* Exercise brief
Taking the line with "thumb tip: (1141, 705)" as the first and the line with "pinky tip: (1162, 809)" as the last, set down exactly every line in that range from the entries below, and no more.

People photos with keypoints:

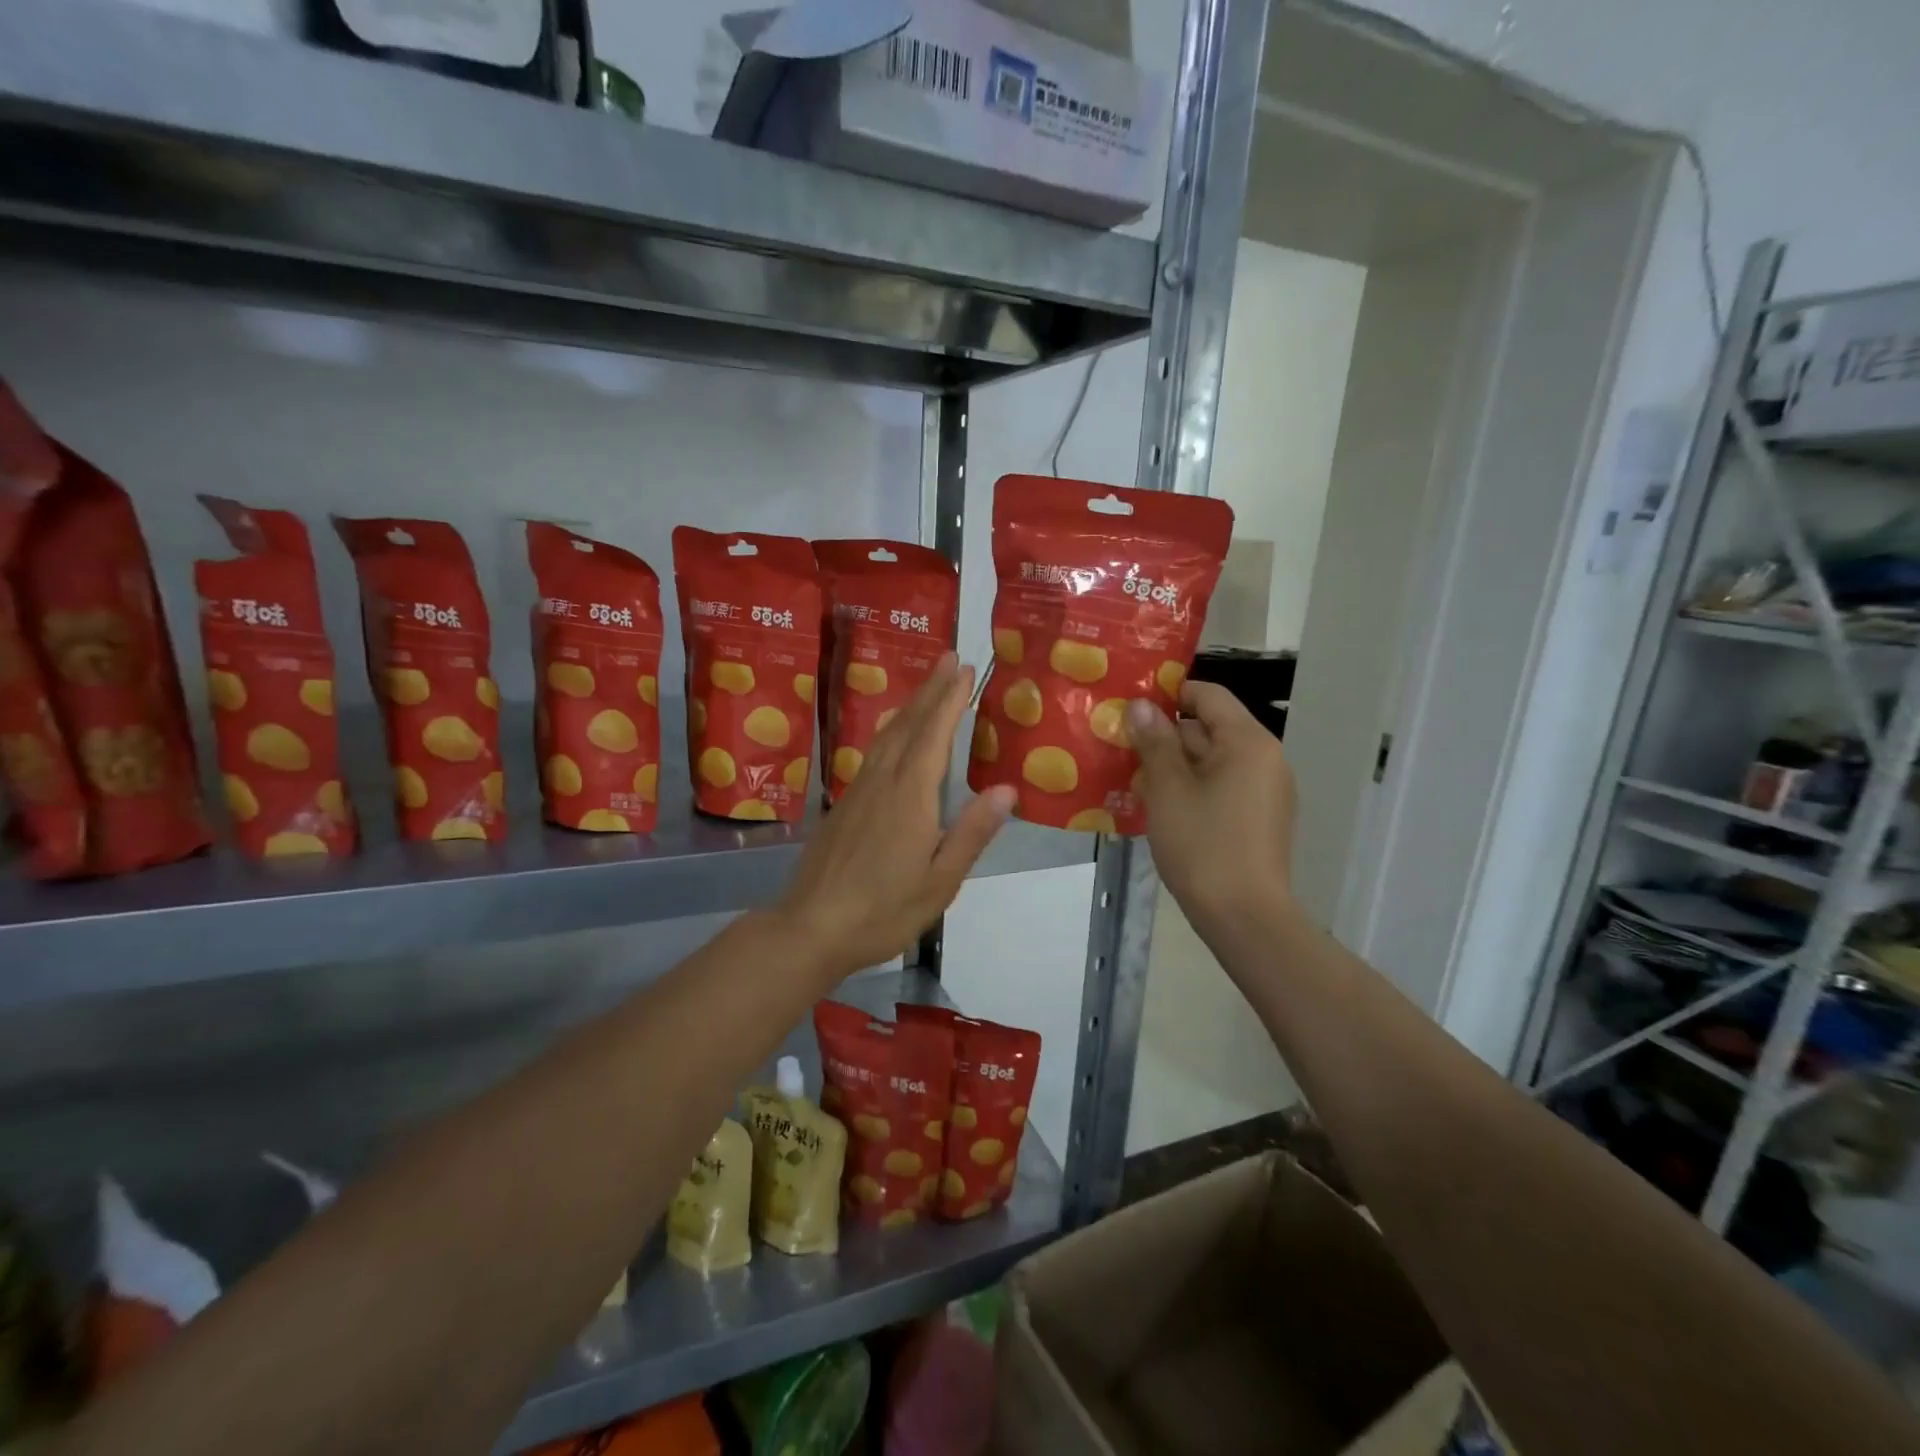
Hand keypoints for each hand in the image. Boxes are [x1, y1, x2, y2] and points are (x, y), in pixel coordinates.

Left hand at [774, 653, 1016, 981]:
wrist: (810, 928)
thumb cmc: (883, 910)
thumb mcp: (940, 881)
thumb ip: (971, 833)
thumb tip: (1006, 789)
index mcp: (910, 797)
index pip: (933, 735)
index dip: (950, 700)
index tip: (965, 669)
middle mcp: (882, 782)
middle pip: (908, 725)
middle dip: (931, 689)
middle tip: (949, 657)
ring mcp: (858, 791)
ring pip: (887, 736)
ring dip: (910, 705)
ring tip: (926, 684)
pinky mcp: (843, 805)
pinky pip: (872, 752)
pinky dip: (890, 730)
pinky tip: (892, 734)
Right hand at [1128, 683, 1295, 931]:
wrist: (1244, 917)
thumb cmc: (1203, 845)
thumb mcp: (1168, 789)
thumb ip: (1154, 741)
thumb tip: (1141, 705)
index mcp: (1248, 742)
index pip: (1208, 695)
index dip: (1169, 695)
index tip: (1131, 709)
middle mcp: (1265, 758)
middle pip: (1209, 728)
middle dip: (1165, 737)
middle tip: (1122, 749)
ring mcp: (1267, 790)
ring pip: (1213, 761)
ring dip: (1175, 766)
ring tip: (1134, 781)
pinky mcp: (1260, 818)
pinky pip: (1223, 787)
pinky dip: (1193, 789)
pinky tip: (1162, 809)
...
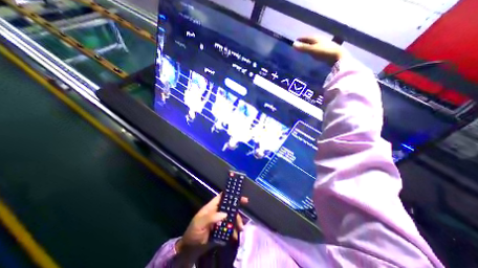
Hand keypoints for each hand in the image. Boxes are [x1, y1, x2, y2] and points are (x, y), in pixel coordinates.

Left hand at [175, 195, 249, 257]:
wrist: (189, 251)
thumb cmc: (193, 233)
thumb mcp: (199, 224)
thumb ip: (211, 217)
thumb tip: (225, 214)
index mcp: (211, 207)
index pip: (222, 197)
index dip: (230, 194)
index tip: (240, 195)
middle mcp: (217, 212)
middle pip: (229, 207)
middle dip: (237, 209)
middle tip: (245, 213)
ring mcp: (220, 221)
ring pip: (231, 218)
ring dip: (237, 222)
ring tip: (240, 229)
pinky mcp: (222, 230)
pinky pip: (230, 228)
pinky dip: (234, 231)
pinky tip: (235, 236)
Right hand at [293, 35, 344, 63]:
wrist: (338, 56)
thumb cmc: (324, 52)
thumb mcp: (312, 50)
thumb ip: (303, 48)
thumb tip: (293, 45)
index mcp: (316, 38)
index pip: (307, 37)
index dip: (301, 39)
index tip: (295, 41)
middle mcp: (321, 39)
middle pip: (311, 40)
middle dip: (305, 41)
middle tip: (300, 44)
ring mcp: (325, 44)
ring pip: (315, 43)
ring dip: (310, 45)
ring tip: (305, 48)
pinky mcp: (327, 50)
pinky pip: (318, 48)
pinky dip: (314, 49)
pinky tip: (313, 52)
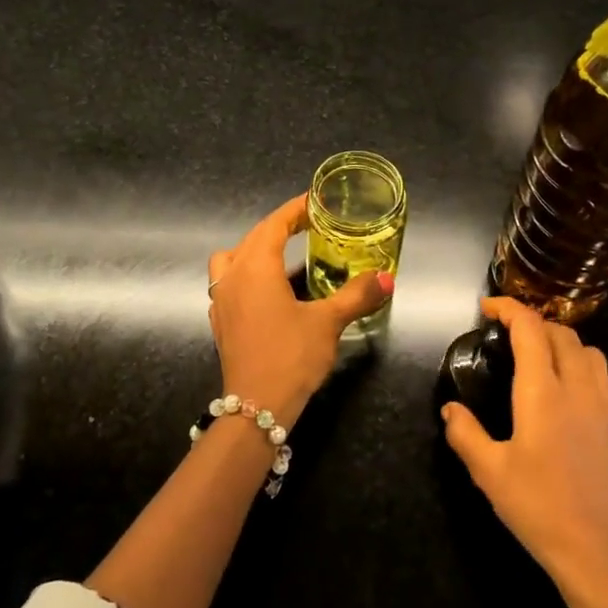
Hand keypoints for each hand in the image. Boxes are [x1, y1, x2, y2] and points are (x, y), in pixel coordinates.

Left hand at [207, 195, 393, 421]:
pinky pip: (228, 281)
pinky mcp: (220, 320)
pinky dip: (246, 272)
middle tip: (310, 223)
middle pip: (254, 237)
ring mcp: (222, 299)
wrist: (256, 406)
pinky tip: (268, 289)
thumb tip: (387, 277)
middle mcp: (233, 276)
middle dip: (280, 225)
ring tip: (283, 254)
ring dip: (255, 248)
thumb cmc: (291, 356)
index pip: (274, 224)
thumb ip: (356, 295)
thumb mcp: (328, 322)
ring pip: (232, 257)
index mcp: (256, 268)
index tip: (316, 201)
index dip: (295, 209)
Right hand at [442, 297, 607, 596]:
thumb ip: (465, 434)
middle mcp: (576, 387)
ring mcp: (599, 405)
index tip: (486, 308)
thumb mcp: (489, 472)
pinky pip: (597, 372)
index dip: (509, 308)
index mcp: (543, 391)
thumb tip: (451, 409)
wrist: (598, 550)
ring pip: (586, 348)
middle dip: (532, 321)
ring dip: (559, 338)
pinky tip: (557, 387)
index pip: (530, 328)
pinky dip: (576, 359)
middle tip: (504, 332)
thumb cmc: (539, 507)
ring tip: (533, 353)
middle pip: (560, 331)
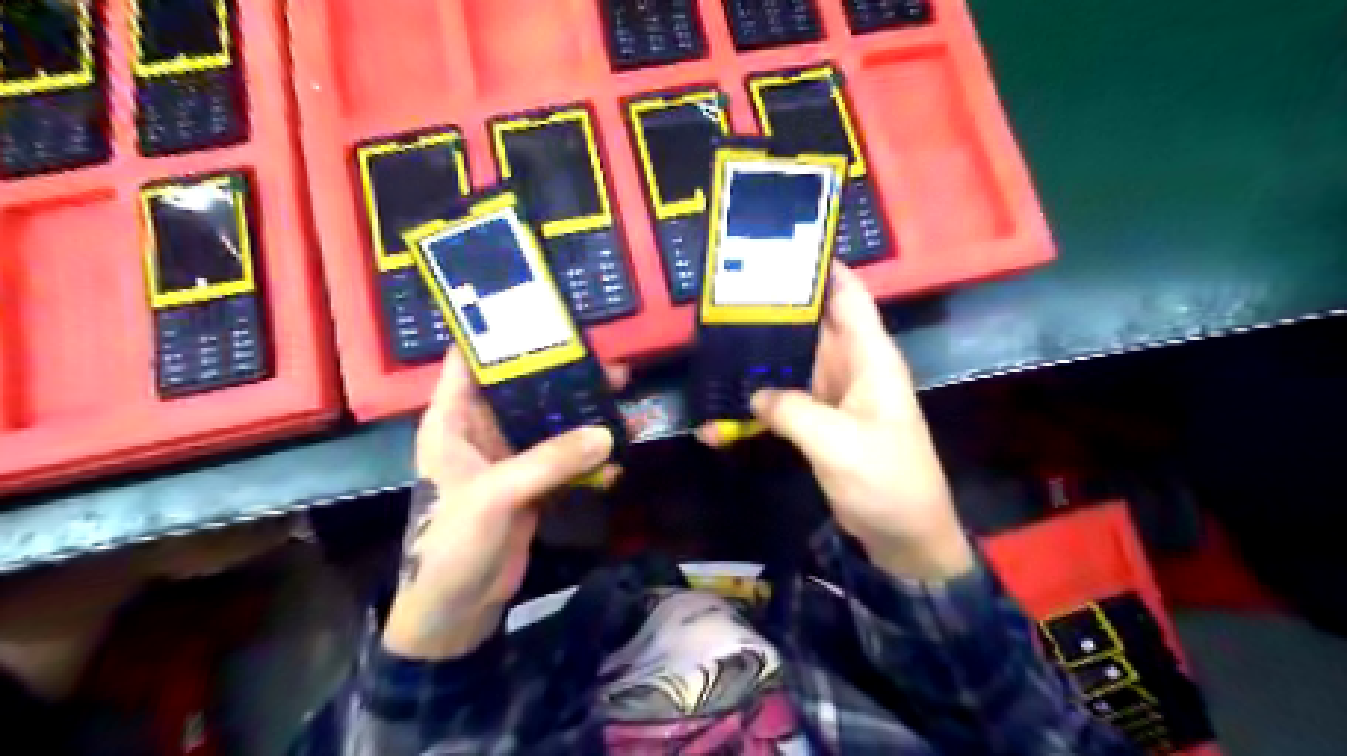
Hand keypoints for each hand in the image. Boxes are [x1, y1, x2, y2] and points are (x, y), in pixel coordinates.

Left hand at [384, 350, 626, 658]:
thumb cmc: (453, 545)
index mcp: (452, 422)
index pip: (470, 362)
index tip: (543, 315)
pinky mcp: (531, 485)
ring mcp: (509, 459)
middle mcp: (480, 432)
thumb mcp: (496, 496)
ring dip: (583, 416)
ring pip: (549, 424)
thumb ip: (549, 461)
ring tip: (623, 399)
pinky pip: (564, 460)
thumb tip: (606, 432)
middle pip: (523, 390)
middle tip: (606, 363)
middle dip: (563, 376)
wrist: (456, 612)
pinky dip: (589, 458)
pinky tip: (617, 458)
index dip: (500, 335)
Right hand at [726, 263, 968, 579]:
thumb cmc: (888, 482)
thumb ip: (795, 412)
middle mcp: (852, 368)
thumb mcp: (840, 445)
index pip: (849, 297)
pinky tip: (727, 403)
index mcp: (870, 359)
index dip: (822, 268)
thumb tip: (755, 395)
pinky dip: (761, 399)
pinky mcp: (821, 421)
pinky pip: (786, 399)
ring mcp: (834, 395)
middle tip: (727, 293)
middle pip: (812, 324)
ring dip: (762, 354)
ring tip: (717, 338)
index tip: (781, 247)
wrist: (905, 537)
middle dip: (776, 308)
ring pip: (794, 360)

* Response below
thumb tip: (1141, 705)
index mcp: (1248, 742)
index pip: (1208, 695)
index dip: (1169, 695)
index tip: (1131, 709)
middle mcp: (1265, 758)
middle pip: (1209, 728)
middle dip: (1165, 737)
middle tip: (1122, 749)
ring mcp: (1267, 790)
ring pip: (1213, 761)
ring dip: (1175, 766)
ring tip: (1134, 781)
pinky mcp: (1260, 818)
pinky pip: (1223, 787)
pinky dip: (1193, 789)
pinky tip: (1162, 809)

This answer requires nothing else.